As it happens, Curly even understood the secret of writing a successful email marketing message – despite dying around five years before such a thing existed.
Oh yes. Because the best email marketing copy, like a fulfilling life, is about just one thing.
Just one… moment
That’s right. The folks who receive your email won’t spend more than a minute reading it. Don’t take it personal, they’re just busy and they get bored quickly.
So make a big impact with your subject line. Keep it entertaining. And keep it short (like, 80-100 words).

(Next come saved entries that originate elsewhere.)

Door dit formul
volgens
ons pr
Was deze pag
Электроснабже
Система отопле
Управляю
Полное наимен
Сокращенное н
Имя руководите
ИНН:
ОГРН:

Your customers only have a minute to spare – so make it easy for them to buy from you in that minute. Curly would’ve wanted it that way, bless him.
Just one… offer
Now, I don’t wish to compare your customers to a bunch of cows. (Too late? Oh well.) But like cows, telling them lots of different things will only confuse them.
So focus your message on one brilliant offer. Keep it simple. And make the benefits obvious.

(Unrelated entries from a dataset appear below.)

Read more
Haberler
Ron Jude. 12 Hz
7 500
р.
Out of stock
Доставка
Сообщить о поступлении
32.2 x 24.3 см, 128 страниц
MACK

Do that and you’ll really get those sales moooo-ving! See?
Just one… outcome
A call to action is a button or link at the bottom of your email. It takes the customer to the web page you want them to visit.
Once again, you need to make this easy. One button. One route your customer can take. One more sale.
Now get writing
As Curly said to Billy Crystal’s character when he was delivering that calf, “You can do it.” And by ‘it’ I mean ‘simple, effective email marketing writing’.
Here’s a quick recap of what you need to do:
- Make an impact with your subject line
- Focus on one great offer and its benefits
- Make it entertaining, fun or at least engaging
- Keep the copy to 80-100 words
- Include one clear call to action at the end
And that’s it – you’ve just been taught the secrets of email marketing writing by the memory of a fictional, dead cowboy. Yeehaa!